Members of a prominent atheist organization received an unexpected response from Christians during their annual convention this past weekend, as Evangelicals came together not to protest their event, but to sing, pray, and read scriptures together.
Known as "Memphis Exalts Jesus," the Saturday event held at Memphis' AutoZone Park came in response to the American Atheists' multiday convention.
Steve Coplon, an organizer of the Memphis Exalts Jesus event, told The Christian Post that the gathering came about in response to the news that American Atheists was going to have their convention at the Peabody Hotel in Memphis.
"We asked the Lord, should anything occur in light of the atheists convention coming to Memphis. As we prayed we sensed the Lord did not want any demonstrations or protests, but He seemed to stir in our hearts a gathering to focus only on His Son," Coplon said.
"We had an extended season of fasting and prayer and then found out that others had a similar burden. This led to a coming together of a few hundred to plan the event. Many who came are those who have really been praying for years for the Lord to do something significant in Memphis."
Coplon also told CP that as many as 4,000 attended the Christian event, where people shared their testimonies, and sang and prayed together.
"During all the times of praise and worship, the entire crowd entered in and sang, many lifting up their hands. We also had scripture readings in English, Spanish and Korean," Coplon continued.
"There were exhortations from the Word of God in English and Spanish. There were testimonies (pre-recorded) on the scoreboard that were very encouraging. There were two [designated times held for] prayer, where everyone got together in groups of 10 to 20 and prayed together."
Memphis Exalts Jesus was held as the New Jersey-based group American Atheists conducted their multiday convention.
Beginning last Thursday and concluding Easter Sunday, the annual atheist convention included panels on various topics, a viewing of the film "God's Not Dead" wherein the film was mocked, and an exhibition room featuring various other secular groups.
Ayaan Hirsi Ali, the controversial author and apostate Muslim who was recently disinvited from a Brandeis Univerity graduation commencement speech, was the keynote speaker.
Danielle Muscato, communications manager with American Atheists, told CP that her organization's conventions have several purposes. "They are designed to educate people about atheism, science, politics, current events and philosophy. ... They are designed to empower and support the regional atheist communities in which they are held, and they are our organization's biggest annual fundraiser for the rest of our work throughout the year."
Regarding the Christian gathering held nearby the Peabody, Muscato responded that "people are, of course, welcome to organize their own event and that is their business and their right."
"What concerned me about it was that we always meet attendees who have to sneak out of their houses in order to attend our conventions on account of still being in the closet about their atheism to their own families," Muscato said. "With an event like this scheduled, it would be much harder for atheists to slip away unnoticed if their entire families were planning to attend and closeted atheists were under heavy family pressure to show up at the counter-event together."
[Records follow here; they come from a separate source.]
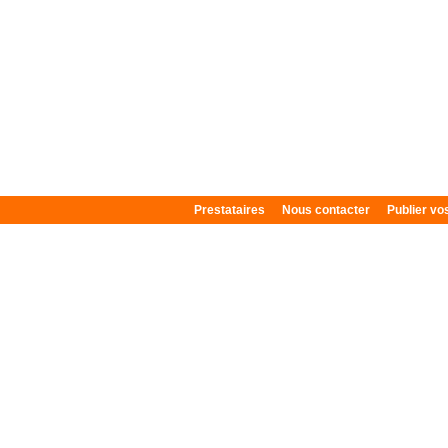
Prestataires
Nous contacter
Publier v
Plan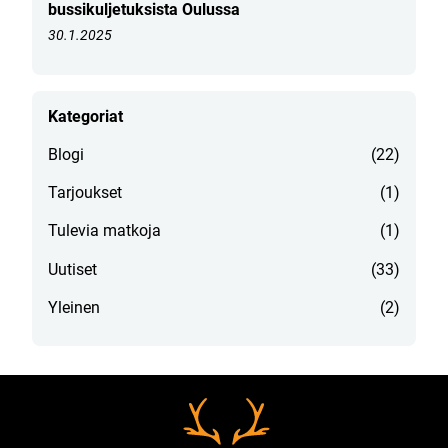
bussikuljetuksista Oulussa
30.1.2025
Kategoriat
Blogi
(22)
Tarjoukset
(1)
Tulevia matkoja
(1)
Uutiset
(33)
Yleinen
(2)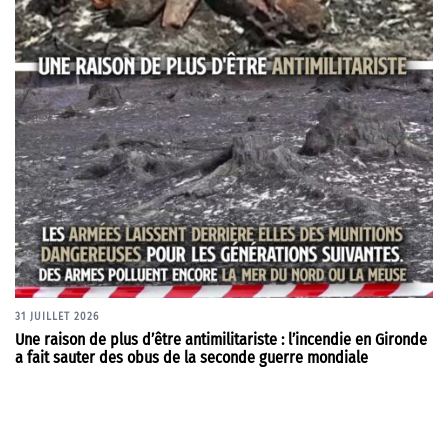
31 JUILLET 2026
Une raison de plus d’être antimilitariste : l’incendie en Gironde
a fait sauter des obus de la seconde guerre mondiale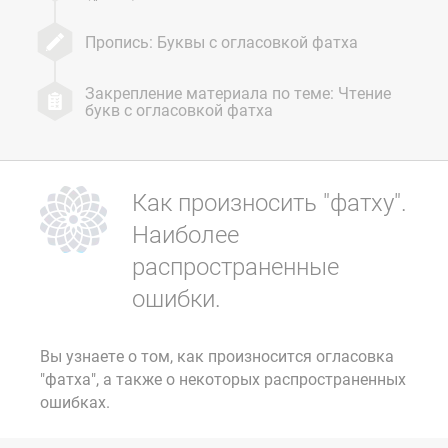
Пропись: Буквы с огласовкой фатха
Закрепление материала по теме: Чтение
букв с огласовкой фатха
Как произносить "фатху".
Наиболее
распространенные
ошибки.
Вы узнаете о том, как произносится огласовка
"фатха", а также о некоторых распространенных
ошибках.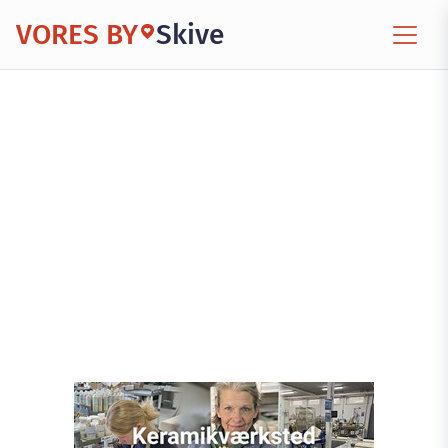
VORES BY
Skive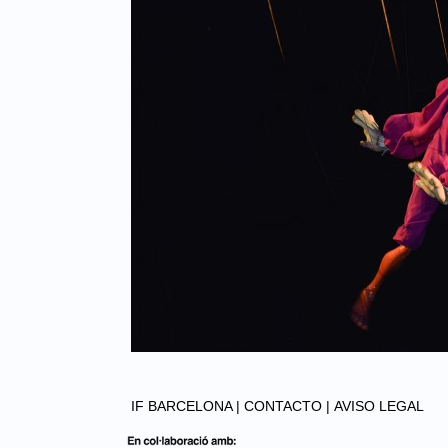
IF BARCELONA |
CONTACTO |
AVISO LEGAL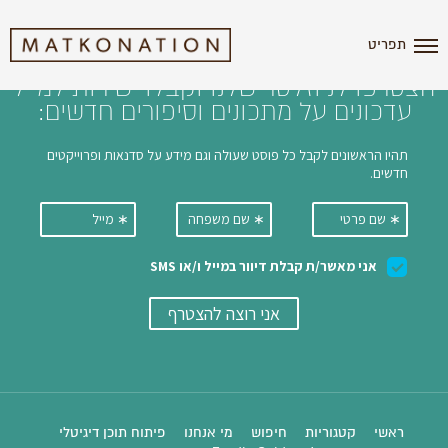
i'm the index
תפריט
הצטרפו לניוזלטר שלנו וקבלו ישירות למייל
עדכונים על מתכונים וסיפורים חדשים:
ראשי
קטגוריות
חיפוש
מי אנחנו
פיתוח תוכן דיגיטלי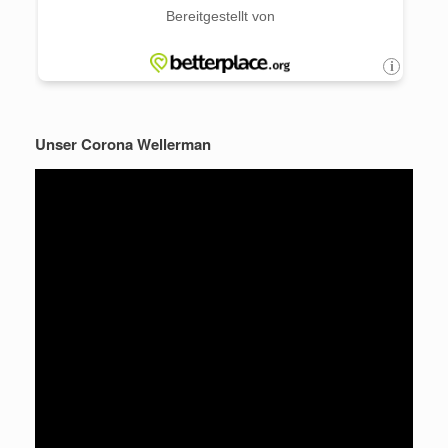
Unser Corona Wellerman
"We believe that the Lord allowed the atheists to come here to stir many whose hearts are for the Lord only and for the body of Christ to be one to find each, gather together, and demonstrate the love and unity that is found only in Christ," Coplon added.
"Memphis Exalts Jesus is hopefully a first step in seeing a great spiritual awakening at this dark hour. The Lord used the atheist convention to be a catalyst to bring this about. May He receive all the glory."